As far as I understand it, the 'complete'-command of 'mice' is applied to extract the imputed values of, e.g., the first imputation. However, when running a total of ten imputations, I am not sure, which imputed values to extract. Does anyone know how to extract the (aggregate) imputed data across all imputations?

Since I would like to enter the data into MS Excel and perform further calculations in another software tool, such a command would be very helpful.

Thank you for your comments. A simple example (from 'mice' itself) can be found below:

R> library("mice")
R> nhanes
R> imp <- mice(nhanes, seed = 23109) #create imputation
R> complete(imp) #extraction of the five imputed datasets (row-stacked matrix)

How can I aggregate the five imputed data sets and extract the imputed values to Excel?

3
I think it stands for National Health and Nutrition Examination SurveyMetrics

3 Answers

3
votes

I had similar issue. I used the code below which is good enough to numeric vars. For others I thought about randomly choose one of the imputed results (because averaging can disrupt it).

My offered code is (for numeric):

tempData <- mice(data,m=5,maxit=50,meth='pmm',seed=500)
completedData <- complete(tempData, 'long')
a<-aggregate(completedData[,3:6] , by = list(completedData$.id),FUN= mean)
  1. you should join the results back.
  2. I think the 'Hmisc' is a better package.
  3. if you already found nicer/ more elegant/ built in solution - please share with us.
1
votes

You should use complete(imp,action="long") to get values for each imputation. If you see ?complete, you will find

complete(x, action = 1, include = FALSE)

Arguments

x   
An object of class mids as created by the function mice().

action  
If action is a scalar between 1 and x$m, the function returns the data with imputation number action filled in. Thus, action=1 returns the first completed data set, action=2 returns the second completed data set, and so on. The value of action can also be one of the following strings: 'long', 'broad', 'repeated'. See 'Details' for the interpretation.

include 
Flag to indicate whether the orginal data with the missing values should be included. This requires that action is specified as 'long', 'broad' or 'repeated'.
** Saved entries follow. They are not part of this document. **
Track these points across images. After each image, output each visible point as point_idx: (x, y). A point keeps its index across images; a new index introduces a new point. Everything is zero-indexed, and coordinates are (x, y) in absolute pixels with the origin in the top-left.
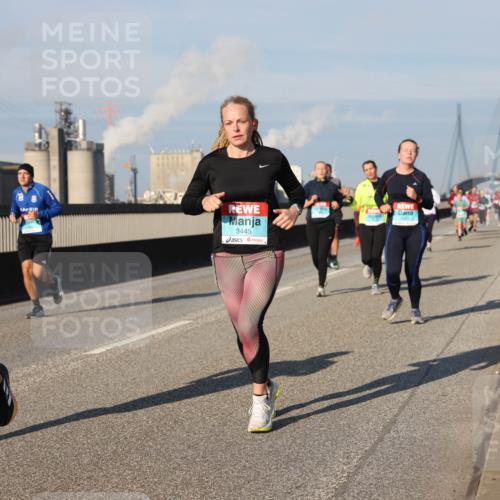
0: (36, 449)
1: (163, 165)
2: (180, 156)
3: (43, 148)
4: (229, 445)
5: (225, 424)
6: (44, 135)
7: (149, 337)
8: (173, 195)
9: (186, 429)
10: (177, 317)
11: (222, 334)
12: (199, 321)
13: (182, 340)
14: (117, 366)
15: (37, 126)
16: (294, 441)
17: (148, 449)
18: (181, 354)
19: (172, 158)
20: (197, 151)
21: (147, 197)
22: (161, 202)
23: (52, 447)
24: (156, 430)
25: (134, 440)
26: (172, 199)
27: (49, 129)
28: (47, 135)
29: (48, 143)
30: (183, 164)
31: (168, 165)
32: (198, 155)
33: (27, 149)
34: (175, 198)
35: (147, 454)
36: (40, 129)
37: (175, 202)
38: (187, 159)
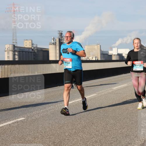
0: (53, 131)
1: (89, 49)
2: (94, 46)
3: (54, 44)
4: (108, 131)
5: (107, 125)
6: (55, 40)
8: (92, 57)
9: (96, 125)
10: (93, 93)
12: (99, 94)
13: (94, 100)
14: (76, 107)
15: (53, 38)
16: (128, 130)
17: (85, 131)
18: (94, 104)
19: (90, 47)
21: (84, 58)
22: (88, 60)
23: (57, 130)
24: (87, 126)
25: (81, 129)
27: (56, 39)
28: (56, 40)
29: (56, 43)
30: (94, 48)
31: (90, 49)
32: (99, 46)
33: (50, 44)
34: (92, 58)
35: (85, 133)
36: (54, 39)
37: (92, 60)
38: (96, 47)
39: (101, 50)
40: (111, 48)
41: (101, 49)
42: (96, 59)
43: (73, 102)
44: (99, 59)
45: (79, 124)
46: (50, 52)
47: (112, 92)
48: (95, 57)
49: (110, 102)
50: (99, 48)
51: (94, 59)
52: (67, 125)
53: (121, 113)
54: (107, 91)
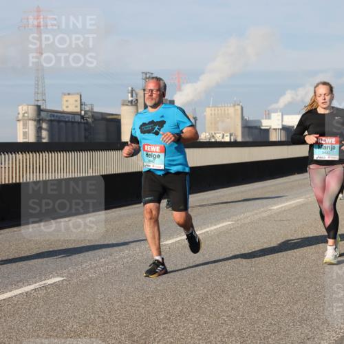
0: (128, 308)
1: (215, 114)
2: (226, 108)
3: (133, 103)
4: (260, 308)
5: (257, 294)
6: (134, 95)
7: (204, 233)
8: (221, 135)
9: (231, 296)
10: (223, 220)
11: (255, 231)
12: (239, 222)
13: (227, 235)
14: (183, 252)
15: (130, 88)
16: (306, 307)
17: (204, 309)
18: (227, 245)
19: (218, 110)
20: (239, 105)
21: (203, 137)
22: (213, 140)
23: (139, 307)
24: (209, 296)
25: (194, 303)
26: (221, 138)
27: (137, 91)
28: (137, 95)
29: (137, 100)
30: (228, 114)
31: (218, 114)
32: (239, 108)
33: (123, 105)
34: (223, 138)
35: (204, 313)
36: (132, 91)
37: (223, 140)
38: (231, 110)
39: (242, 117)
40: (267, 112)
41: (244, 115)
42: (231, 139)
43: (178, 239)
44: (239, 139)
45: (191, 291)
46: (123, 122)
47: (269, 216)
48: (228, 135)
49: (265, 241)
50: (240, 112)
51: (227, 139)
52: (163, 295)
53: (289, 266)
54: (256, 214)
So, the default is to return the first imputed values. In addition, the argument action can also be a string: long, broad, and repeated. If you enter long, it will give you the data in long format. You can also set include = TRUE if you want the original missing data.

0
votes

ok, but still you have to choose one imputed dataset for further analyses... I think the best option is to analyze using your complete(imp,action="long") and pool the results afterwards.fit <- with(data=imp,exp=lm(bmi~hyp+chl)) pool(fit)

but I also assume its not forbidden to use just one of the imputed datasets ;)